## What is being asked:
Copy word for word the stretch of the rows from the line that contains "Teste dein Wisse" through the end of the rows. Leave the pictures out of your answer.

(Dataset entries)
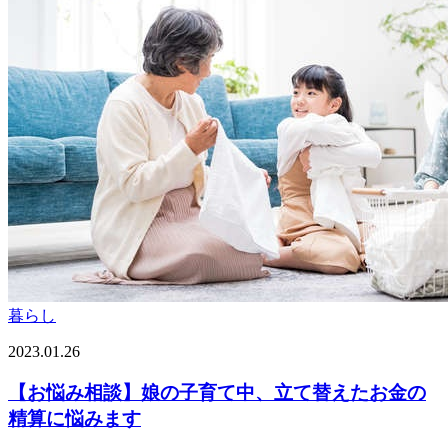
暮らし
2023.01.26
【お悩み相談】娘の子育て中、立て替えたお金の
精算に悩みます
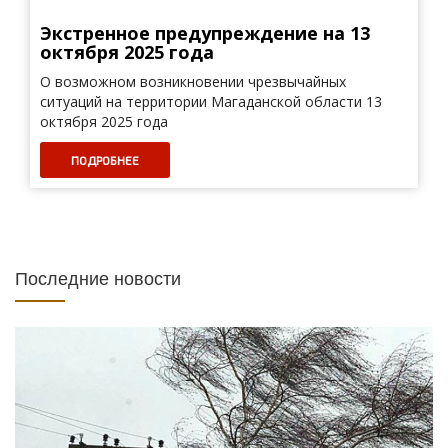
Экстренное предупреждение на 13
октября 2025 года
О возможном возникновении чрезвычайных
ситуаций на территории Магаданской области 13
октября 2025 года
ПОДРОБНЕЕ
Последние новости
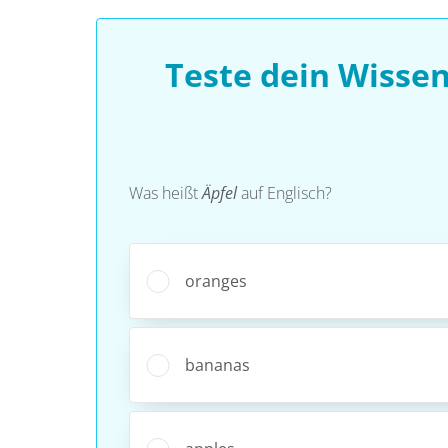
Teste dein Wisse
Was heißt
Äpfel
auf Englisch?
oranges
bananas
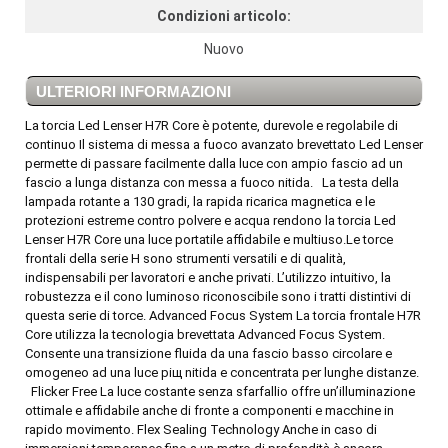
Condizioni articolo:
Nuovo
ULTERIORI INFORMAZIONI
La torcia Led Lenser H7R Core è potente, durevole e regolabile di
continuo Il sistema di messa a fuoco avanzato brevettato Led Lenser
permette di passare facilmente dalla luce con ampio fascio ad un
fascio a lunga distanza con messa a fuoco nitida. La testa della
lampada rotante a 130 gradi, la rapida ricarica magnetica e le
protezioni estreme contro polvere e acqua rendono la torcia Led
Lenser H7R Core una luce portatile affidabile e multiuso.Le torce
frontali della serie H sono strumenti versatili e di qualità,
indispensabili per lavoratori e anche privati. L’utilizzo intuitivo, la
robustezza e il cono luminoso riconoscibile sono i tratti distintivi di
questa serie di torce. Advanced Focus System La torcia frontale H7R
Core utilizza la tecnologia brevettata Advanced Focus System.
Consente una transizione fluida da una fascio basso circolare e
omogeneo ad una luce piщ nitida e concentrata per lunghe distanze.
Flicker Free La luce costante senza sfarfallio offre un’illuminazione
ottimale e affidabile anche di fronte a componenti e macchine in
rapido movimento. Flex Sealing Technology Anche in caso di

## Response to the task:
Teste dein Wisse
Was heißt
Äpfel
auf Englisch?
oranges
bananas
Condizioni articolo:
Nuovo
ULTERIORI INFORMAZIONI
La torcia Led Lenser H7R Core è potente, durevole e regolabile di
continuo Il sistema di messa a fuoco avanzato brevettato Led Lenser
permette di passare facilmente dalla luce con ampio fascio ad un
fascio a lunga distanza con messa a fuoco nitida. La testa della
lampada rotante a 130 gradi, la rapida ricarica magnetica e le
protezioni estreme contro polvere e acqua rendono la torcia Led
Lenser H7R Core una luce portatile affidabile e multiuso.Le torce
frontali della serie H sono strumenti versatili e di qualità,
indispensabili per lavoratori e anche privati. L’utilizzo intuitivo, la
robustezza e il cono luminoso riconoscibile sono i tratti distintivi di
questa serie di torce. Advanced Focus System La torcia frontale H7R
Core utilizza la tecnologia brevettata Advanced Focus System.
Consente una transizione fluida da una fascio basso circolare e
omogeneo ad una luce piщ nitida e concentrata per lunghe distanze.
Flicker Free La luce costante senza sfarfallio offre un’illuminazione
ottimale e affidabile anche di fronte a componenti e macchine in
rapido movimento. Flex Sealing Technology Anche in caso di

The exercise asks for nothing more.